Prompt engineering
Prompt engineering is the practice of crafting inputs to language models to elicit reliable, accurate, and useful outputs. Sits between user-facing UX and the model itself.
What it covers
Prompt engineering covers the design of system prompts (the persistent instructions the model receives), user prompt templates, few-shot examples, output formatting constraints, retrieval grounding, tool-use definitions, and fallback handling for ambiguous queries. Originally treated as a folk art, it's now a recognised engineering discipline with patterns (chain-of-thought, self-consistency, tree-of-thought, ReAct) that are measurable and reproducible.
Why it matters in procurement
The same underlying foundation model can perform dramatically differently across two AI vendors depending on how they prompt it. When evaluating an AI vendor, you're partly evaluating their prompt engineering — even if the foundation model is the same as a competitor's.
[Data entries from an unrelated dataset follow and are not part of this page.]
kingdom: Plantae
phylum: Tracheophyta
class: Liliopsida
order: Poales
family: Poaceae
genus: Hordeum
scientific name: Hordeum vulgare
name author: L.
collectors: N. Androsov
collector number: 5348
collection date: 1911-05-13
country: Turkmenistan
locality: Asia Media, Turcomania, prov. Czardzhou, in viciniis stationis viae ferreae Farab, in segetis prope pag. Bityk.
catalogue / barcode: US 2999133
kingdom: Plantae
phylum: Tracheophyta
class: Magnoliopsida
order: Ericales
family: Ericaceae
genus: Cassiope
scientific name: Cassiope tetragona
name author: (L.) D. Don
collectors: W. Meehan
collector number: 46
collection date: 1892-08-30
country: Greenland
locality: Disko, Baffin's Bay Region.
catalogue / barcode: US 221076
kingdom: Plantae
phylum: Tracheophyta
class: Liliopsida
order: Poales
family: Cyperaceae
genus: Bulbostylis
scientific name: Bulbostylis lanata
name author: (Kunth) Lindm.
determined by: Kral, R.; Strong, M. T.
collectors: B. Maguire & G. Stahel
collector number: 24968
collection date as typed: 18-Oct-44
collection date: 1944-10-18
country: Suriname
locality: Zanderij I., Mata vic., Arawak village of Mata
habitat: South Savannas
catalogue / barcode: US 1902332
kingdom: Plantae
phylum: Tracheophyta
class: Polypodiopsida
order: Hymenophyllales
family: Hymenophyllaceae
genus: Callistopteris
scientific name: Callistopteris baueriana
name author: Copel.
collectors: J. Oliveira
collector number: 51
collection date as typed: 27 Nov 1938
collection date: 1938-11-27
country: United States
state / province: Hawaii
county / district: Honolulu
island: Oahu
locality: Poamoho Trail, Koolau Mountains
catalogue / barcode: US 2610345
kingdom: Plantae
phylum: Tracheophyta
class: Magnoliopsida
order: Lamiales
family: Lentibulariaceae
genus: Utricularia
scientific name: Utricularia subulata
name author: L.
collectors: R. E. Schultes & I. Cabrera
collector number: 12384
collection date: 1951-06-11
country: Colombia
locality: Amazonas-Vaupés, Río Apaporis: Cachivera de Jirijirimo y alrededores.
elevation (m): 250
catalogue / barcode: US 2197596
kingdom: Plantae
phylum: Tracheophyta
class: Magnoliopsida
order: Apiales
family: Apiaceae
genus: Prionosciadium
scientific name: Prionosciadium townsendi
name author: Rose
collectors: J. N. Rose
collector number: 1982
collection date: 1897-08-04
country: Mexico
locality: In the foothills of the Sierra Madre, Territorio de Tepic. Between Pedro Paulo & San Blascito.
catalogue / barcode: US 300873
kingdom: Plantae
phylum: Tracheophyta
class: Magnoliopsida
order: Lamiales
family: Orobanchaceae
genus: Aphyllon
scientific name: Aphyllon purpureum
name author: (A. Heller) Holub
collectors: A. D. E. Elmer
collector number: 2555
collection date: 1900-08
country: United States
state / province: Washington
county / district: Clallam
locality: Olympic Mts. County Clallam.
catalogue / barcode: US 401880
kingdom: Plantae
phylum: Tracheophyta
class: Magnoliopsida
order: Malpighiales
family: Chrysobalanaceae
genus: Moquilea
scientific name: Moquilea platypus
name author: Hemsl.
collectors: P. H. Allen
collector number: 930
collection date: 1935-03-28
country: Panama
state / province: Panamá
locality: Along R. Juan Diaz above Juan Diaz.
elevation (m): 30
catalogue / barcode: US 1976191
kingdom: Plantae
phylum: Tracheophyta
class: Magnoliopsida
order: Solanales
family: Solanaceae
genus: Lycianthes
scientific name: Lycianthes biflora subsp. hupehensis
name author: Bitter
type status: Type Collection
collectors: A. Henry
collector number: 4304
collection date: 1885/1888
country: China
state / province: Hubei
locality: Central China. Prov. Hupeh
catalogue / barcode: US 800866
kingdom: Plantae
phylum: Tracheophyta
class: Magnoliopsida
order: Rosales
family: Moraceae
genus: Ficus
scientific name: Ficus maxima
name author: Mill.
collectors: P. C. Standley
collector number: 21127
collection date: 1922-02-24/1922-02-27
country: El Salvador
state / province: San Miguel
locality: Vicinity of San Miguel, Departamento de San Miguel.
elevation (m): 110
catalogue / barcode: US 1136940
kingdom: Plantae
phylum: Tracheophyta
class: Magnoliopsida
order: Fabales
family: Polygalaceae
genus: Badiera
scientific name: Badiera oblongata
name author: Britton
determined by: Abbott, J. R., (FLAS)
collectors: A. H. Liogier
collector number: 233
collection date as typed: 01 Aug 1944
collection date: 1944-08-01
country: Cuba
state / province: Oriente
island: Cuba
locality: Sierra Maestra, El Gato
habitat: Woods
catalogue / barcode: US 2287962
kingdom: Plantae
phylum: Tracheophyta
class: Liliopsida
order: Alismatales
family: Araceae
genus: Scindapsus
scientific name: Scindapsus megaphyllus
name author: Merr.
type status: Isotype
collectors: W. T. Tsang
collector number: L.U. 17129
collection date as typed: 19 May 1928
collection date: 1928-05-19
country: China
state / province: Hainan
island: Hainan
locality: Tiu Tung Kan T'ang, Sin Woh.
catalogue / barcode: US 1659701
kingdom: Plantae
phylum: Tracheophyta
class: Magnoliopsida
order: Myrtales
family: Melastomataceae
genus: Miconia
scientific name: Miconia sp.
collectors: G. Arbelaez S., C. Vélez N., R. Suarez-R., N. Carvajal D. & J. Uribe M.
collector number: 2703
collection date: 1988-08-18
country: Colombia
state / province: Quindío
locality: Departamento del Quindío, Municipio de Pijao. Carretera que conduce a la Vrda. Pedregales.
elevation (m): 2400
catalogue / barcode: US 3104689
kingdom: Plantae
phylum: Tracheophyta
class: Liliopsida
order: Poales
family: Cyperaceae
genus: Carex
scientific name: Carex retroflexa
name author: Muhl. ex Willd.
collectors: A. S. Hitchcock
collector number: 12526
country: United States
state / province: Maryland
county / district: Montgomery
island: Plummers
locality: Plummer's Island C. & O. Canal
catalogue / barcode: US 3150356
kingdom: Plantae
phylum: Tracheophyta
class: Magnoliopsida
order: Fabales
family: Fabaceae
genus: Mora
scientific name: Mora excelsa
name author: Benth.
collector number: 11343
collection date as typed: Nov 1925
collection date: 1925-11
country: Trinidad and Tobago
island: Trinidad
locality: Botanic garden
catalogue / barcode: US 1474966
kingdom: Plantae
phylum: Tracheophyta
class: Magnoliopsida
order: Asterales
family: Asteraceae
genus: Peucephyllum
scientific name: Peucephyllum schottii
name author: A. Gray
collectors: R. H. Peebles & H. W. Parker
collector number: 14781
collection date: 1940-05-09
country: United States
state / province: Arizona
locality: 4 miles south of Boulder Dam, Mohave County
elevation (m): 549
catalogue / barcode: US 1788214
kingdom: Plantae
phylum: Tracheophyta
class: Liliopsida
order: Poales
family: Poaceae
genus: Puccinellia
Mature vendors version their prompts, evaluate them against held-out test sets, and have a path to regression-test prompt changes before deploying. Ask whether they treat prompts as production code.
Risk angle
Prompts are a partial defense against prompt injection (see /learn/prompt-injection) but not a complete one. They also represent intellectual property — leaked system prompts have caused several minor product crises. Ask vendors how they protect their prompts (encryption, access logging, leakage detection), and whether the prompts are subject to the same change management as other code.